● **What you will do**: The answer must consist of every line in the records that contains the word "Organización".

(Saved entries)
====

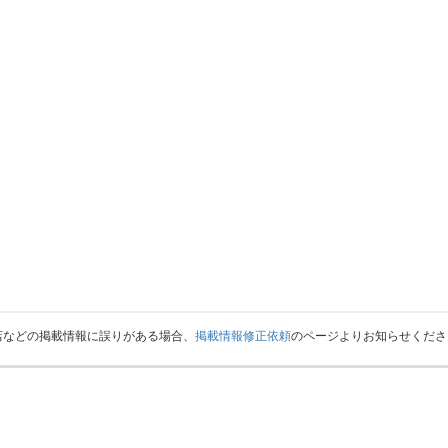
店などの掲載情報に誤りがある場合、
掲載情報修正依頼
のページよりお知らせくださ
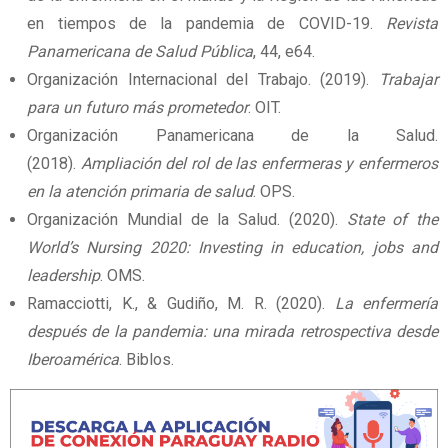
en tiempos de la pandemia de COVID-19.
Revista
Panamericana de Salud Pública
, 44, e64.
Organización Internacional del Trabajo. (2019).
Trabajar
para un futuro más prometedor
. OIT.
Organización Panamericana de la Salud.
(2018).
Ampliación del rol de las enfermeras y enfermeros
en la atención primaria de salud
. OPS.
Organización Mundial de la Salud. (2020).
State of the
World’s Nursing 2020: Investing in education, jobs and
leadership
. OMS.
Ramacciotti, K., & Gudiño, M. R. (2020).
La enfermería
después de la pandemia: una mirada retrospectiva desde
Iberoamérica
. Biblos.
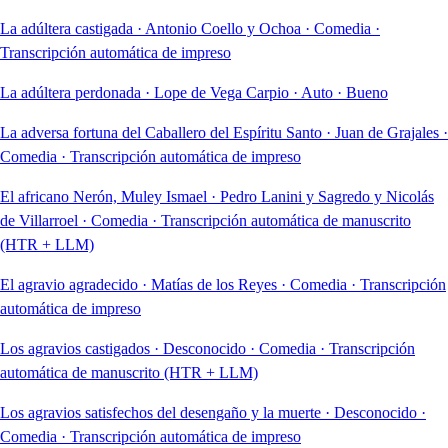
La adúltera castigada
·
Antonio Coello y Ochoa
·
Comedia
·
Transcripción automática de impreso
La adúltera perdonada
·
Lope de Vega Carpio
·
Auto
·
Bueno
La adversa fortuna del Caballero del Espíritu Santo
·
Juan de Grajales
·
Comedia
·
Transcripción automática de impreso
El africano Nerón, Muley Ismael
·
Pedro Lanini y Sagredo y Nicolás
de Villarroel
·
Comedia
·
Transcripción automática de manuscrito
(HTR + LLM)
El agravio agradecido
·
Matías de los Reyes
·
Comedia
·
Transcripción
automática de impreso
Los agravios castigados
·
Desconocido
·
Comedia
·
Transcripción
automática de manuscrito (HTR + LLM)
Los agravios satisfechos del desengaño y la muerte
·
Desconocido
·
Comedia
·
Transcripción automática de impreso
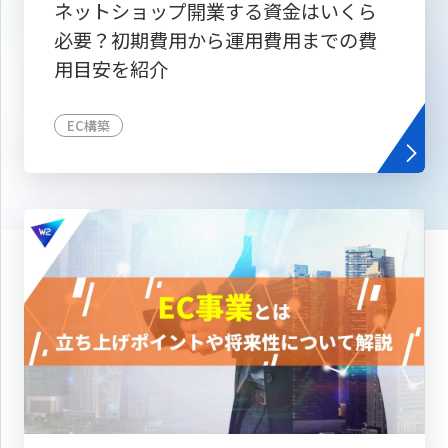
ネットショップ開業する資金はいくら
必要？初期費用から運用費用までの費
用目安を紹介
EC構築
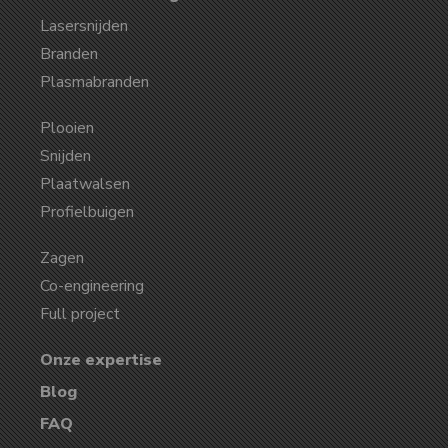
Lasersnijden
Branden
Plasmabranden
Plooien
Snijden
Plaatwalsen
Profielbuigen
Zagen
Co-engineering
Full project
Onze expertise
Blog
FAQ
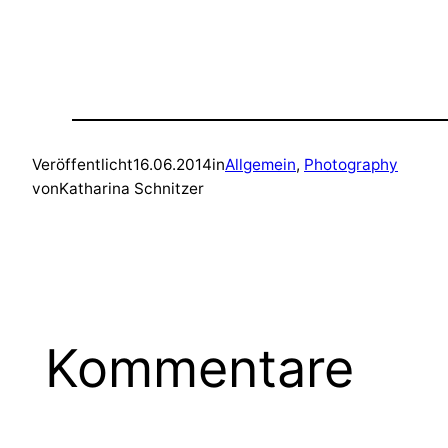
Veröffentlicht
16.06.2014
in
Allgemein
, 
Photography
von
Katharina Schnitzer
Kommentare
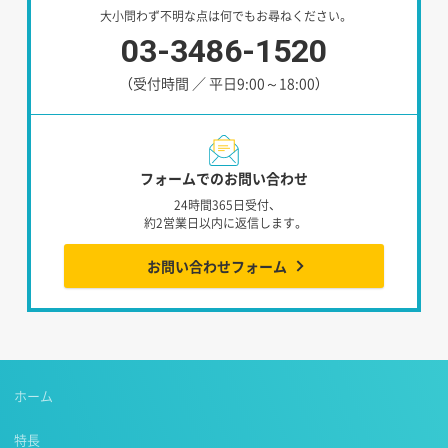
大小問わず不明な点は何でもお尋ねください。
03-3486-1520
（受付時間 ／ 平日9:00～18:00）
フォームでのお問い合わせ
24時間365日受付、
約2営業日以内に返信します。
お問い合わせフォーム
ホーム
特長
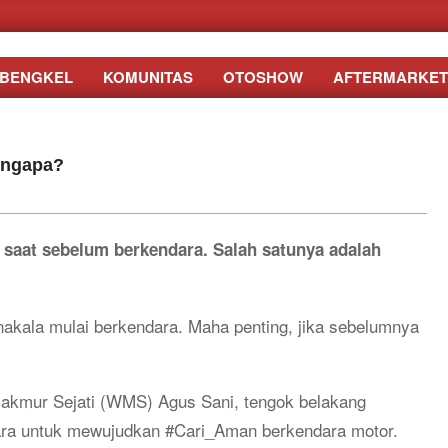
BENGKEL
KOMUNITAS
OTOSHOW
AFTERMARKET
engapa?
 saat sebelum berkendara. Salah satunya adalah
kala mulai berkendara. Maha penting, jika sebelumnya
akmur Sejati (WMS) Agus Sani, tengok belakang
ara untuk mewujudkan #Cari_Aman berkendara motor.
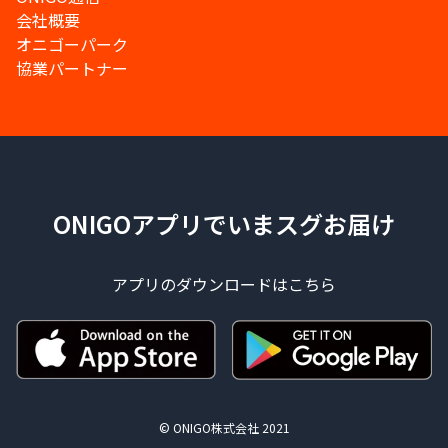
会社概要
オニゴーパーク
協業パートナー
ONIGOアプリでいまスグお届け
アプリのダウンロードはこちら
© ONIGO株式会社 2021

====

● **Finished task**:
Organización Internacional del Trabajo. (2019).
Organización Panamericana de la Salud.
Organización Mundial de la Salud. (2020).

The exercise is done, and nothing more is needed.